Richard Baillie, president of Newark, Del.-based Baillie Advanced Materials, a global fluoropolymers supplier, said small and medium-sized businesses would suffer in the absence of global resources to remain competitive, as proposed 25 percent tariffs proposed on fluoropolymers would cause “irreparable” harm to that chemical industry, which touches more than 4,000 businesses on U.S. soil.
Representing the Fluoropolymers Trade Alliance, Baillie noted that the U.S. enjoys a large and growing trade surplus with China regarding the products, which are used in production of goods including dental devices, solar cells and batteries.
In addition to the majority of testifiers who argued against the tariffs, several witnesses spoke in support of the proposal, including Charlie Murrah, president of the power systems and solutions group at Carrollton, Ga.-based Southwire Company, who billed the company as North America’s “leading producer” of electrical wire and cable. Southwire employs 7,500 people.
Murrah commended the Trump administration for adding cable products to the list of goods intended for duties, after originally omitting those products from 1,333 tariff lines included on a proposed list published on April 6.
Cable products added to the list include HTS subheadings 7614.10.10 (aluminum, stranded wire, cables and the like with steel core, not electrically insulated, not fitted with fittings and not made up into articles), 7614.90.20 (“aluminum, elect. conductors of stranded wire, cables and the like (o/than w/ steel core), n/elect. Insulated, n/fitted w/fittings or articles”) and 9001.10.00 (optical fibers, optical fiber bundles and cables, other than those of heading 8544).
Section 301 tariffs are likely to change the policies and practices of the Chinese steel industry, American Institute of Steel Construction Board Chair David Zalesne said.
The proposed tariffs would protect the interests of U.S. downstream steel fabricators and mid-level producers, who are losing entire infrastructure projects to foreign-fabricated steel, he said.

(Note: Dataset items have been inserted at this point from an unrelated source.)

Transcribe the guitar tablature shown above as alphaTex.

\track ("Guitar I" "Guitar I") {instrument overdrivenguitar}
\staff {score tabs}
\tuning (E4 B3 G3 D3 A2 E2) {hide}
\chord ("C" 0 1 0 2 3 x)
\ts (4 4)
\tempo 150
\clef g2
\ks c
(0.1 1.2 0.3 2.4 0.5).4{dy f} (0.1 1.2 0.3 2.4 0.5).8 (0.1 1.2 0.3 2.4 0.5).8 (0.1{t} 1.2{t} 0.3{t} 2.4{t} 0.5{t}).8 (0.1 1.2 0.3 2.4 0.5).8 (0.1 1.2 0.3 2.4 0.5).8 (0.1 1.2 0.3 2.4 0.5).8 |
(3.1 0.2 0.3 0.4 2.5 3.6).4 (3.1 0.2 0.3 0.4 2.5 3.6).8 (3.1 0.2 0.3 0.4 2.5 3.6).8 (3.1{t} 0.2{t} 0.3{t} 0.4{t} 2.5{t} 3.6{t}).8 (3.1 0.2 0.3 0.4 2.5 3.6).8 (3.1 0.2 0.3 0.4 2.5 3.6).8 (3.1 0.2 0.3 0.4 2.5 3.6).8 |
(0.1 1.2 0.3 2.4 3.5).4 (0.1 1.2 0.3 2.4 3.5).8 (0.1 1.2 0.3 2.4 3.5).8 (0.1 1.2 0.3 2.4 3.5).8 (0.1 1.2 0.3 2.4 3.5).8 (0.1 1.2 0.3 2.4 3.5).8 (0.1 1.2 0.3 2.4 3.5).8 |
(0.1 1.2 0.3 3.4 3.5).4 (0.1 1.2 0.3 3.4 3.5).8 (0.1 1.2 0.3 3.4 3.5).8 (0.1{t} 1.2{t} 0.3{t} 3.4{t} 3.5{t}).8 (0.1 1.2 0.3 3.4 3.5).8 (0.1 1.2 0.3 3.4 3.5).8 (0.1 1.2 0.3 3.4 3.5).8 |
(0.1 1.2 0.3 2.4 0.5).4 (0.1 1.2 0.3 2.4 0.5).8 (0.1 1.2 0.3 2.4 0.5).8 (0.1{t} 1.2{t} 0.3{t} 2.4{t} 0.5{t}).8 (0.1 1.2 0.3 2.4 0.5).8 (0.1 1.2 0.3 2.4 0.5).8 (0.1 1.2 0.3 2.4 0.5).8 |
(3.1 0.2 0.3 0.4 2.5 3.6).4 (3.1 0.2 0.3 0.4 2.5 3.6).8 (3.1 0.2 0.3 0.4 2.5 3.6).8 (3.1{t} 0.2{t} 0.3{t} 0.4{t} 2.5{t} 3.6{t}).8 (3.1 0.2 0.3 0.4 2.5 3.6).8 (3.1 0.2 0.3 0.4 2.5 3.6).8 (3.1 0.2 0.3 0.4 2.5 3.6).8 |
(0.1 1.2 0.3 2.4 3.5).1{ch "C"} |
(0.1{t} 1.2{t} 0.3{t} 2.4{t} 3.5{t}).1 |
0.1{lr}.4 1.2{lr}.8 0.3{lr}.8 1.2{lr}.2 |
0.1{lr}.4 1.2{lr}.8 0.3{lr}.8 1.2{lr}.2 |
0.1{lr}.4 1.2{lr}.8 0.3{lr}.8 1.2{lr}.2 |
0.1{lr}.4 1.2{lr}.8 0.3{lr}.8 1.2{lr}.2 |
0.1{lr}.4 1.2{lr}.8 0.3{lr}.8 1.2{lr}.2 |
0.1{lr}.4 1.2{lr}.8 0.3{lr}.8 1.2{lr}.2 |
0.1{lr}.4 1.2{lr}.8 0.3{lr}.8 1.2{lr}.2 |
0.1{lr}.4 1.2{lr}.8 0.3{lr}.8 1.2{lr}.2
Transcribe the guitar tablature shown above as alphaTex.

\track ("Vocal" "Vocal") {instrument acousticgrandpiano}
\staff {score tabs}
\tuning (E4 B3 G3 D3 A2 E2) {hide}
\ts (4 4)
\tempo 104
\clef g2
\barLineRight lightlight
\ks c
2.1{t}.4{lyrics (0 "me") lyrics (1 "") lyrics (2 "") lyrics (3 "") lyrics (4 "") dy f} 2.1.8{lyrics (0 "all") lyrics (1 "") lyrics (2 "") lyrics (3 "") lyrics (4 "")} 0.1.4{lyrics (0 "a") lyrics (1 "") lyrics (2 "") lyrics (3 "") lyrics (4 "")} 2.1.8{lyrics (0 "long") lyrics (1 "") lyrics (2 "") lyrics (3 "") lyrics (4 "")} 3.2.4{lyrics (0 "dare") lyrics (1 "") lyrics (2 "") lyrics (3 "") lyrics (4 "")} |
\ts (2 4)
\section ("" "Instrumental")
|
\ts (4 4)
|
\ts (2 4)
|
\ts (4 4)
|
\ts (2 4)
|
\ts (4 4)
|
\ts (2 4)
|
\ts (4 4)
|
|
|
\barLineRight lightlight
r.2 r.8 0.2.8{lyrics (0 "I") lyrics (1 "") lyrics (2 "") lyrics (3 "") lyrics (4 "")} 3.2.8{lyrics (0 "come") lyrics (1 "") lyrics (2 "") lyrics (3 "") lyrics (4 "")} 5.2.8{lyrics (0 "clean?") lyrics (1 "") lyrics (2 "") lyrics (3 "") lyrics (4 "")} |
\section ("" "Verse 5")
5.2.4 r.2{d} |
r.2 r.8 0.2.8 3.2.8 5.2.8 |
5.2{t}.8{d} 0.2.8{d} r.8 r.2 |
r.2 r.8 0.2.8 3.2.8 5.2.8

Global tariffs of 25 percent on steel imposed earlier this year pursuant to Section 232 of the Trade Expansion Act of 1962 drove Chinese manufacturers to produce more downstream fabricated steel products that aren’t subject to the tariffs, Zalesne said.

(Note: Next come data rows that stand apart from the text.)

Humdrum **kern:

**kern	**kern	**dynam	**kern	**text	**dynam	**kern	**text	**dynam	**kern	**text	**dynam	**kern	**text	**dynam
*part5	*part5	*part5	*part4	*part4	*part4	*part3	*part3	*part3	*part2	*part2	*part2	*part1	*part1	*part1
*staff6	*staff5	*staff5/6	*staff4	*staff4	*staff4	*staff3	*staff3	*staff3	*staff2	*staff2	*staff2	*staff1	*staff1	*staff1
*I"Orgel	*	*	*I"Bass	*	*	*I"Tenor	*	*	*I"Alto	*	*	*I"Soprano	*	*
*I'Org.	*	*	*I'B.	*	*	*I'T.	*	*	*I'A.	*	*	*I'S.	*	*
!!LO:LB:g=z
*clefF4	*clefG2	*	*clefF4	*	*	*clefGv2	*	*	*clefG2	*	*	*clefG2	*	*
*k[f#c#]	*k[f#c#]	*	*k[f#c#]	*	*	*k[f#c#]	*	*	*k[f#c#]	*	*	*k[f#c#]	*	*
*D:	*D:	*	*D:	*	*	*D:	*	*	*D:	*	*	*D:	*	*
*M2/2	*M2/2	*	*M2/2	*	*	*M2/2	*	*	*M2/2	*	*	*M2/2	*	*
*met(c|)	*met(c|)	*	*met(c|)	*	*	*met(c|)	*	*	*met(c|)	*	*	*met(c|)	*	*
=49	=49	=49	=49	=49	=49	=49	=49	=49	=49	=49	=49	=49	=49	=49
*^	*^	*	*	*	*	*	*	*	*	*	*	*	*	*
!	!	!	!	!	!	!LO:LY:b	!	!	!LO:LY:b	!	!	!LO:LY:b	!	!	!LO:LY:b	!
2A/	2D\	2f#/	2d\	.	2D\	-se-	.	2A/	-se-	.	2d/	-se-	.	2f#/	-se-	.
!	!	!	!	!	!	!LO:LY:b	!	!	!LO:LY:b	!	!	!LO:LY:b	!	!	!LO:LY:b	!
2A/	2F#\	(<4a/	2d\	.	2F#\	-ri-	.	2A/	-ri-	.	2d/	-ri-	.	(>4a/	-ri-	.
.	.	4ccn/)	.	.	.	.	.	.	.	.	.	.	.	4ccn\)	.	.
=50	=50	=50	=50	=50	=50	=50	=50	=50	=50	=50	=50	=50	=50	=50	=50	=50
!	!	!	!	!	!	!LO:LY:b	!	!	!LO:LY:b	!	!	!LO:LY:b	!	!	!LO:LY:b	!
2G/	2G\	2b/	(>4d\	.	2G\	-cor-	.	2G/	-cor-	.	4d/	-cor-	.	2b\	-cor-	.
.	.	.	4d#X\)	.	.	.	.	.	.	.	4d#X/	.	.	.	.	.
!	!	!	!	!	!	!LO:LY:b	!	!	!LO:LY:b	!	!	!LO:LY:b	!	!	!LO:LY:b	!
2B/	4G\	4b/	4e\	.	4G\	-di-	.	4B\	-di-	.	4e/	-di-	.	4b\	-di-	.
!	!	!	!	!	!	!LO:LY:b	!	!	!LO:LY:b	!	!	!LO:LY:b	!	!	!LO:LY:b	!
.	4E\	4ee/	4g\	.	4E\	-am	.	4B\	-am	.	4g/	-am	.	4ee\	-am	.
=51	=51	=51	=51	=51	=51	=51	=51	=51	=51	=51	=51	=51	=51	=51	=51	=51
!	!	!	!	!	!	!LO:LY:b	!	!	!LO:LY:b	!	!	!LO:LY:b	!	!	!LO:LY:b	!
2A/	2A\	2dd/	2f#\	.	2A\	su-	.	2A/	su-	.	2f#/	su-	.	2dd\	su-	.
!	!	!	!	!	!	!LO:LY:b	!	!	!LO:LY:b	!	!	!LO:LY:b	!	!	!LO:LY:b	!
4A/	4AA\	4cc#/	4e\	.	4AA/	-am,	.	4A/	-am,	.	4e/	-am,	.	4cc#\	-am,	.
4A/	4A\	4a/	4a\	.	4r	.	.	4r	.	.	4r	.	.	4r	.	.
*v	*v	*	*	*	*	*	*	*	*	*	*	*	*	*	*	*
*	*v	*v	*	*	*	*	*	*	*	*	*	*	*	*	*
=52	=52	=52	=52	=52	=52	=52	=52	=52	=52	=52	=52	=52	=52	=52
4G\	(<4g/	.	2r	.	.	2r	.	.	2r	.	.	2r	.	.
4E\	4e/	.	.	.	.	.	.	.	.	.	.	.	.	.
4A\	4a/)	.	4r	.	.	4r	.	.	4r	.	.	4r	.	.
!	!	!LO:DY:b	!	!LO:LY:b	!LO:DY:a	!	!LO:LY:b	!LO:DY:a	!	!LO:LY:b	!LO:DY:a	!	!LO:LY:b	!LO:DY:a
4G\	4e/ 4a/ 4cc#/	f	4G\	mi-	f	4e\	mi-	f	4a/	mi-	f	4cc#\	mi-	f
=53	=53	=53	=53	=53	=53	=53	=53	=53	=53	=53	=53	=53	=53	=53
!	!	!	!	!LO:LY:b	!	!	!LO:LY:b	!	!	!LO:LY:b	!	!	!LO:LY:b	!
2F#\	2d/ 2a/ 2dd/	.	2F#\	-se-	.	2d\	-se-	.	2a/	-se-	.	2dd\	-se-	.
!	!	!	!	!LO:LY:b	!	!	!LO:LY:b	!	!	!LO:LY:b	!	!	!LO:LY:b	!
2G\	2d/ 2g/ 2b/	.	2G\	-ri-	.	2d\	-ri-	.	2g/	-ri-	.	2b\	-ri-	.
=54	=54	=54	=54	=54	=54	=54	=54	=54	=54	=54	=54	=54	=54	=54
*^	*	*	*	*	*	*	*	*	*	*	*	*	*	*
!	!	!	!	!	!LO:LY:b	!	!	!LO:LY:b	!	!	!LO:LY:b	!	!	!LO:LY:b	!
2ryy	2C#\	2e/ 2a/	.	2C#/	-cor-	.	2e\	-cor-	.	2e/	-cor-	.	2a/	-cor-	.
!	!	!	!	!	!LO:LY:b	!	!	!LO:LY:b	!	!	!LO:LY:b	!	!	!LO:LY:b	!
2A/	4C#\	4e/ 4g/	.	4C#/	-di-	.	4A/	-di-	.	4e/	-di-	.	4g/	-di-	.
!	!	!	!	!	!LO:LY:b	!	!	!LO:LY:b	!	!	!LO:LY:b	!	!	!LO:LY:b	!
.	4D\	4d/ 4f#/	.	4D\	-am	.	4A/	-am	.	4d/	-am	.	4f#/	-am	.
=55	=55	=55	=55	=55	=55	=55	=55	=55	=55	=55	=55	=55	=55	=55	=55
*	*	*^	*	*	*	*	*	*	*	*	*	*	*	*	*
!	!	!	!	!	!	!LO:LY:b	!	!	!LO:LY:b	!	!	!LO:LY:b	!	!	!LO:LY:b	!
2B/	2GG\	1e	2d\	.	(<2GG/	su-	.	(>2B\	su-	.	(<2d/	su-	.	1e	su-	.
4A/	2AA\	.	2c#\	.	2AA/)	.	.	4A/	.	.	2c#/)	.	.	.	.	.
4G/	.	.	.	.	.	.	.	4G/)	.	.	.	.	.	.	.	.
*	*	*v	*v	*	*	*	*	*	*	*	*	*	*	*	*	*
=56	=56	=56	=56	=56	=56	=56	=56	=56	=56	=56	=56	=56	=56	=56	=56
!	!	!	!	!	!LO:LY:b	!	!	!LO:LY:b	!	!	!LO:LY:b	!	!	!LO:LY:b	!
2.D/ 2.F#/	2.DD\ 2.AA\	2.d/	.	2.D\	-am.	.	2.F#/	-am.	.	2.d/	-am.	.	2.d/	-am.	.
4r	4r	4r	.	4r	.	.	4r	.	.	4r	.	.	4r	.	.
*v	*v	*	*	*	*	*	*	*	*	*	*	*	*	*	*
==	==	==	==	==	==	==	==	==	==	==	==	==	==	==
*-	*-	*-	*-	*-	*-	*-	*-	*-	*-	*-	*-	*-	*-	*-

Products included in the proposed $16 billion worth of tariffs cover fabricated components, including basic structural steel products like columns, beams and spurs, he said.
The due date for submission of post-hearing rebuttal comments is Tuesday, with any tariffs on the list of $16 billion to take effect presumably sometime afterward.
An initial tranche of Section 301 25 percent tariffs covering $34 billion worth of Chinese products in 2017 import value took effect July 6.
USTR is planning to collect 10 percent tariffs on another $200 billion worth of goods from China in 2017 import value after holding another hearing Aug. 20-23 at the ITC and collecting rebuttal comments through Aug. 30.